For now, you can take a look at the rough images we have obtained so
far. If you want to see our images of the transit of Venus in 2012
(which turned out quite well) please visit our Transit of Venus page.
A few of my astronomy students have gotten some nice shots of the
moon through afocal photography using their phones. The results
are pretty good considering the equipment and method used, the lack of
astrophotography training, and the fact that it was all done very
quickly amide the hustle and bustle of a night lab. The images below
were taken by Berry students Haley Caulkins (left image), Hayley
Westphal (center image), and
Deanna Cunningham (right image). All three images were taken the same
night. Obviously the images taken by Haley
and Hayley used a red filter. Deanna's image was unfiltered but the
Moon extended beyond the field of view of the eyepiece.

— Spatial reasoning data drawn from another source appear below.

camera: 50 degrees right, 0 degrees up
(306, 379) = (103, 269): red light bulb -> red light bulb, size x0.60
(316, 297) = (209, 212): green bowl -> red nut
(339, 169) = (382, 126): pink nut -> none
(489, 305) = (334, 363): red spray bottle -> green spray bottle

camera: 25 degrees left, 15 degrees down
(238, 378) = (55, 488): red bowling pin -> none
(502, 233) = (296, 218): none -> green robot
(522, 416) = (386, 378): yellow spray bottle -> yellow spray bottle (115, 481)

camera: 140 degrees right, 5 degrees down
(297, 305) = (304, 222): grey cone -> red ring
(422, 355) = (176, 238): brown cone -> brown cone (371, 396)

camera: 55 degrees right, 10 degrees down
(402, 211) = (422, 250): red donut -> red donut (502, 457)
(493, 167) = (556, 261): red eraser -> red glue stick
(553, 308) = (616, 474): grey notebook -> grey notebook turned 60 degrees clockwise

The image below of M 13 was taken by Todd Timberlake and Kalen Maloney
on 19 September 2012 using the Canon T2i camera on our Astro-Physics
155 mm apochromatic refractor. We tried to use autoguiding but it was
not very successful because of poor polar alignment of the mount
(since corrected). The image combines eight one minute exposures with
some dark correction and a bit of processing in Photoshop.
Our First Astrophotos
The images below were all taken by Dr. Todd Timberlake (Director of
the Pew Observatory) and Kalen Maloney (an undergraduate physics
major and assistant director of the observatory), with assistance
from Zane Cochrane. The sunspot image was taken with an 8-inch
Celestron Schmidt-Cassegrain telescope and solar filter. The other
images were taken with an Astro-physics 155 mm apochromatic
refractor. All images were taken with a Canon T2i digital SLR
camera. The camera has been modified by removing the IR-blocking
filter, which results in unusual coloring for images taken without
additional filters. These images are unprocessed except for some very
unsophisticated image sharpening.
Albireo is a double star in the constellation Cygnus (the Swan).

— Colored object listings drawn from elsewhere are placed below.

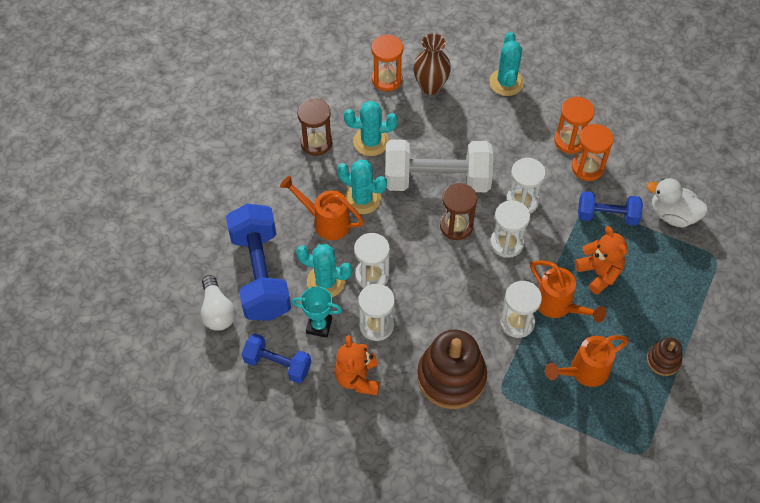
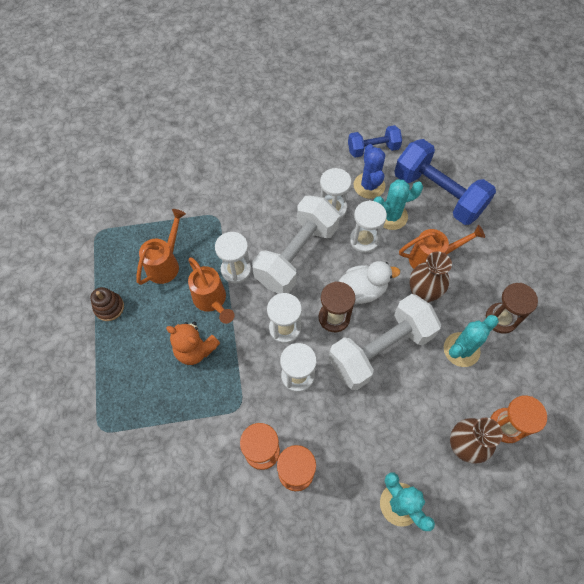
camera: 145 degrees right, 5 degrees up
(217, 311) = (440, 156): white light bulb -> none
(319, 326) = (369, 185): turquoise trophy -> blue cactus
(357, 378) = (316, 170): orange teddy bear -> none
(362, 199) = (422, 293): turquoise cactus -> brown vase
(448, 300) = (296, 255): none -> white dumbbell
(451, 377) = (256, 206): brown stacking toy -> none
(558, 306) = (212, 301): orange watering can -> orange watering can turned 135 degrees counterclockwise
(607, 215) = (217, 410): blue dumbbell -> none
(672, 215) = (158, 451): white duck -> white duck (363, 290)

The two stars that form this pair have noticeably different colors,
with the orangish star somewhat brighter than the blue star.

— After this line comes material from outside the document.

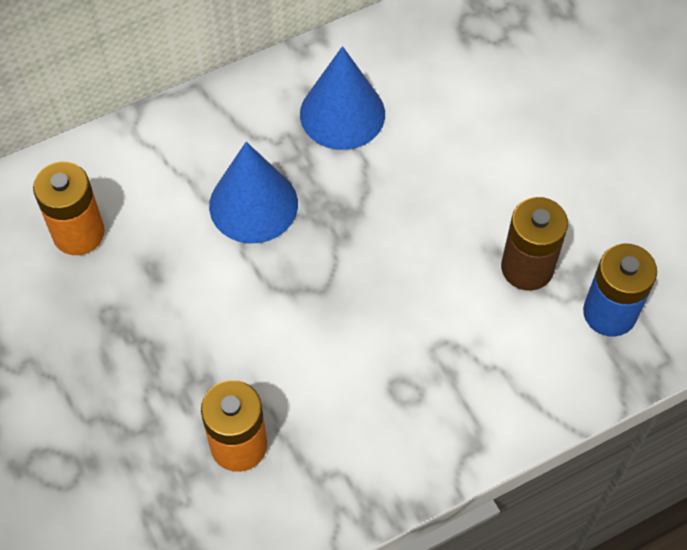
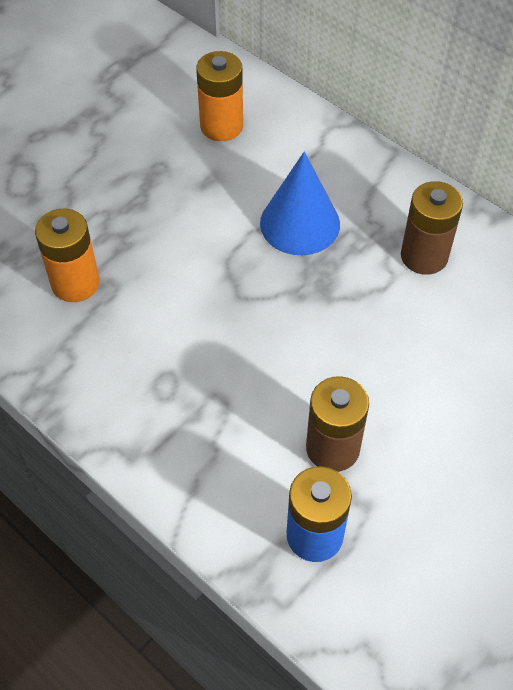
camera: 70 degrees right, 5 degrees down
(342, 114) = (424, 256): blue cone -> brown battery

In the image of Jupiter below you can see faint traces of cloud
bands on the planet's surface. The four Galilean moons of Jupiter
(Io, Callisto, Ganymede, and Europa) can be seen along a line
running down and to the left of Jupiter itself.
Messier 13 is a globular cluster in the constellation Hercules. A
globular cluster is an enormous spherical collection of stars.
This image was taken without autoguiding, resulting in the streaky
appearance of the stars in the cluster.
Messier 31 is a spiral galaxy in the constellation Andromeda. It
is the closest large galaxy to our Milky Way, and is slightly
bigger than the Milky Way. In this unguided image you can see the
bright central core of the galaxy, with the galactic disk showing
up as a hazy bright patch.
Unguided photography works much better when you can take very short
exposures. It is possible to get high-quality images of very
bright objects, like the Moon, without autoguiding.
The image of the Sun below was taken with an 8-inch SCT and a solar
filter. The group of sunspots in the lower left is clearly
visible, while some fainter spots can be seen nearer the center.